Word2Vec (and its similar extensions) are based on feeding in a small set of context words and having the computer learn, via the Chain Rule of calculus, to create a container vector that somehow represents an understanding of all language. Or at least, the ability to mostly predict the next word given some context. A Doc2Vec test was once done on scientific abstracts to ask the machine questions like, "what is the equivalent of this paper but for frequentist statistics instead of bayesian" and it did find a similar mathematics paper for a different discipline.

Research in to Word2Vec shows that it is possible to produce an engram for a document, perform mathematical operations on the engram, and then it will match words in the new context. For example Word2Vec and Doc2Vecs support a grammar of subtracting the engram for male from King, adding the engram for female, and it have the closest match for Queen.

Cortical.io's semantic folding theory uses a similar process in a more direct fashion. Rather than rely on calculus to create a black box it directly collects sentences and compares how many symbols overlap between each sentence. A two-dimensional graph placement algorithm spreads nodes out in 2D space based on how much overlap exists between each sentence of the training set and this 2D space is spiritually flattened to a 1D bitmap.

Cortical's whitepaper also discusses a similar algebra that context engrams can be added and subtracted from the "sparse distributed representations" to obtain similar queries.

The important aspects of the system seem to have an interesting Taoist approach: the meaning of individual symbols is entirely dependent, iteratively, on the meaning of every other symbol.

In both cases all symbols are defined solely by proximity to other symbols and the resulting codebooks consist of a navigable space. Any given position in that space has a symbol that it is closest to. Thus it is always possible to move from any concept "towards" another concept even if the resulting "closest to" makes very little sense. Which overlaps with the human brain's ability to conclude that two seemingly unrelated concepts are "basically the same."

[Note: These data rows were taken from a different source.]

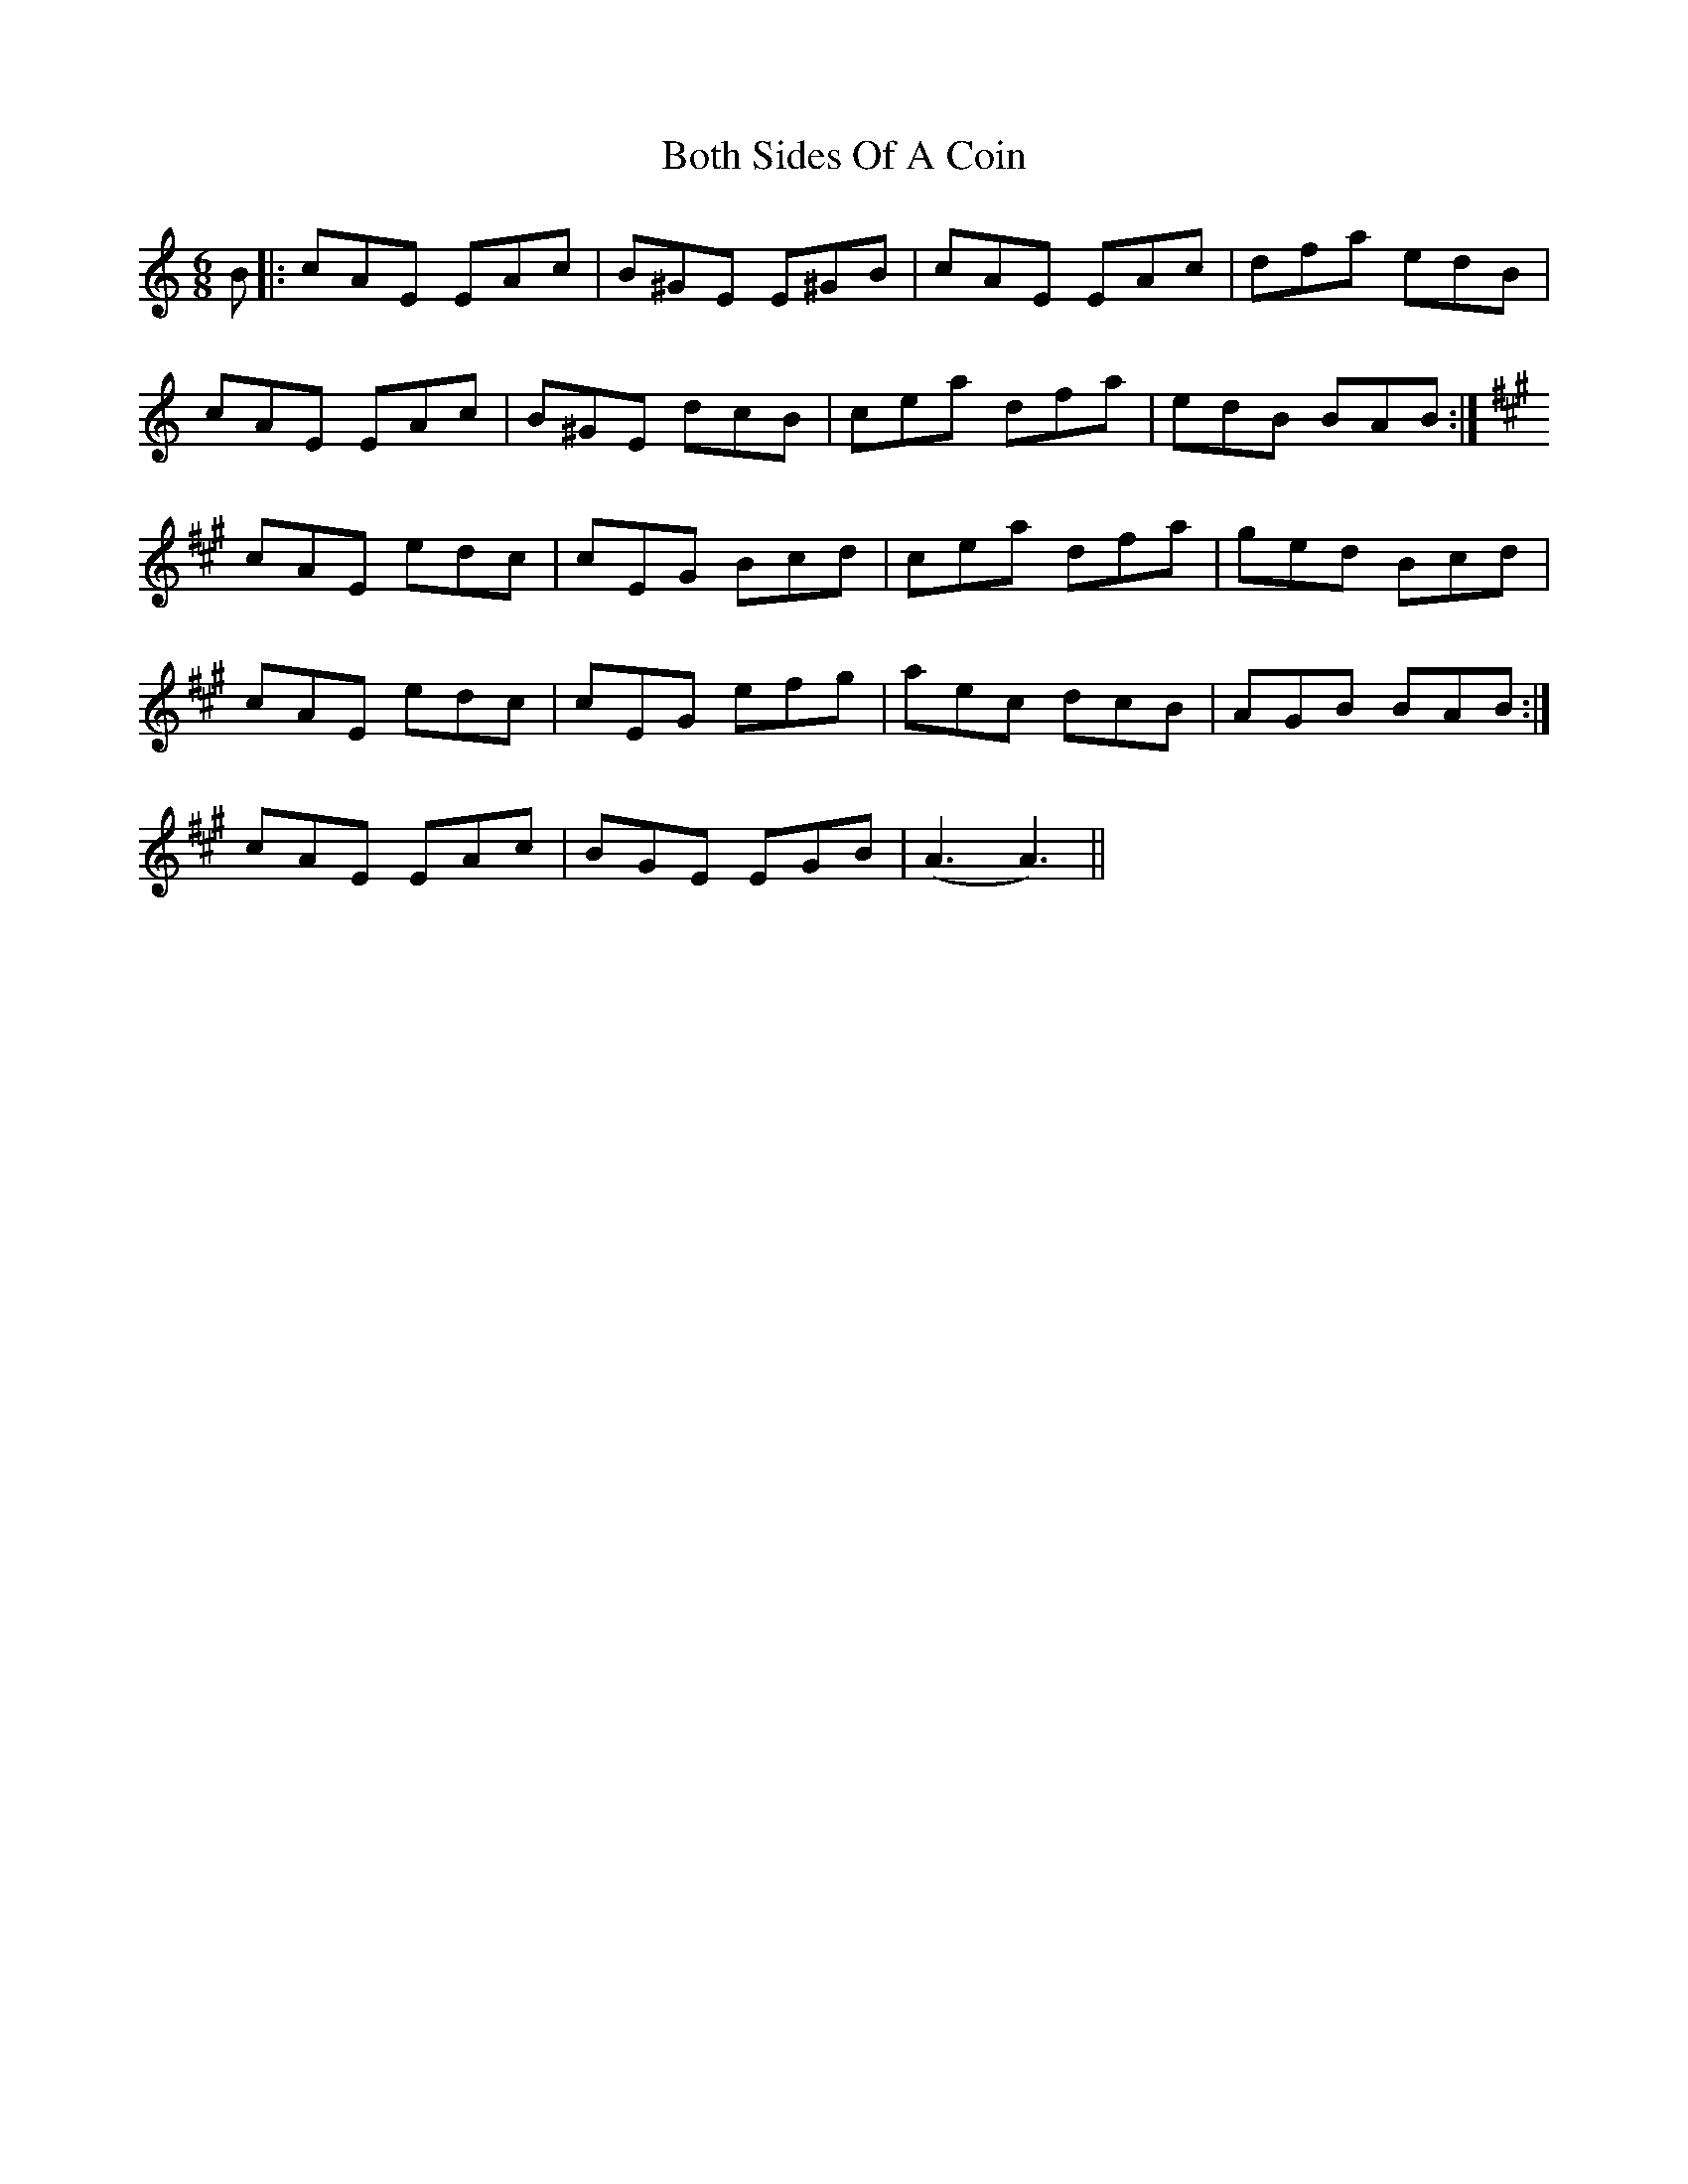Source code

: X: 4569
T: Both Sides Of A Coin
R: jig
M: 6/8
K: Aminor
B|:cAE EAc|B^GE E^GB|cAE EAc|dfa edB|
cAE EAc|B^GE dcB|cea dfa|edB BAB:|
K: Amaj
cAE edc|cEG Bcd|cea dfa|ged Bcd|
cAE edc|cEG efg|aec dcB|AGB BAB:|
cAE EAc|BGE EGB|( A3 A3)||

In both cases a grammar is also defined where individual engrams are composed together to form larger fingerprints of a given piece of context. Doc2Vec tends to add an additional feature to identify which document from its training set is used for additional word context while Cortical simply ORs the resulting bit fields together to create a semantic fingerprint of a sentence from various words.

Both techniques appear to reach the same result: defining a collection of symbols purely by the existence of other symbols (with no inherent meaning) and the meaning of a symbol is wholly implied. It is also possible to travel the created semantic spaces by example.